• _Passage given_:
▼▼▼
The team decided to utilize historical datasets from Alabama. “We were going to be limited just because of the nature of sampling and some projects start and they die. So we knew that we would need to have modeling involved in this to really get a long-term historical perspective,” Lehrter noted.

Working through archives collected by ADCNR’s Marine Resources Division is Hannah Ehrmann, a PhD student in Dr. Ronald Baker’s lab at the University of South Alabama and one of the seven graduate students contributing to the RESTORE project. Ehrmann’s interest in the whole ecosystem and previous research on benthic infauna set her on the path to this experience. “I always wanted to include the fishery species as well. It made sense to me to not just look at one little part of the equation,” Ehrmann said.

Early career scientists like Hannah Ehrmann, pictured, have the opportunity to be part of applied research and learn about ecosystem-based management. Photo courtesy of Megan Laufer

For her dissertation, Ehrmann focuses on juvenile sport fish and what factors in the environment drive their individual growth, a population’s recruitment into the fishery, and the changing composition of rare and abundant species. She needed a long-term dataset to explore these questions and was fortunate to find one with Mareska and his staff. The Marine Resources Division keeps and collects a 20-year otolith, or earstone, catalog that Ehrmann could use to determine fish growth.
▲▲▲
• _Dataset extract_:
▼▼▼
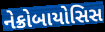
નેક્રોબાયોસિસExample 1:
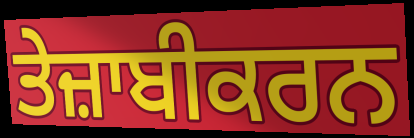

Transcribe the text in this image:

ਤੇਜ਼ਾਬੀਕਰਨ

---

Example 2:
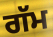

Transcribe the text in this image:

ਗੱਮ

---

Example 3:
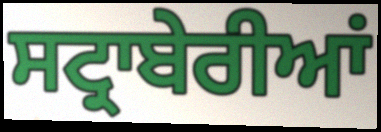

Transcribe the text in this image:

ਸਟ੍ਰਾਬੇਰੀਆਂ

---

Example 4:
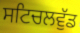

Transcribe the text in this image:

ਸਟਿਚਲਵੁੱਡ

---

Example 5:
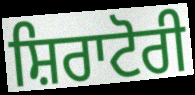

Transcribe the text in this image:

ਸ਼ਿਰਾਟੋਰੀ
▲▲▲
▼▼▼
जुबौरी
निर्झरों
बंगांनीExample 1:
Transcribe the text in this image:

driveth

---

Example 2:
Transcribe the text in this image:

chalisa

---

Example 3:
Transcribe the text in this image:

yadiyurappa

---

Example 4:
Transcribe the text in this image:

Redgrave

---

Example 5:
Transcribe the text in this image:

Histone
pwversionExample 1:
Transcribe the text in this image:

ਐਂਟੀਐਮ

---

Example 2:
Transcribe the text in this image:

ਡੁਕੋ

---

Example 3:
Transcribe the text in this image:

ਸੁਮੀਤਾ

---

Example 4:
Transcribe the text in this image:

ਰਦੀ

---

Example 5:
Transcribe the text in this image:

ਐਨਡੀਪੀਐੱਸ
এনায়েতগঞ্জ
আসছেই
▲▲▲
• _Task to carry out_: Reproduce the part of the passage on the RESTORE project that opens with the words "For her dissertation, Ehrmann" and closes with "determine fish growth.", substituting "doctoral research" for "dissertation".

• _Task output_:
For her doctoral research, Ehrmann focuses on juvenile sport fish and what factors in the environment drive their individual growth, a population’s recruitment into the fishery, and the changing composition of rare and abundant species. She needed a long-term dataset to explore these questions and was fortunate to find one with Mareska and his staff. The Marine Resources Division keeps and collects a 20-year otolith, or earstone, catalog that Ehrmann could use to determine fish growth.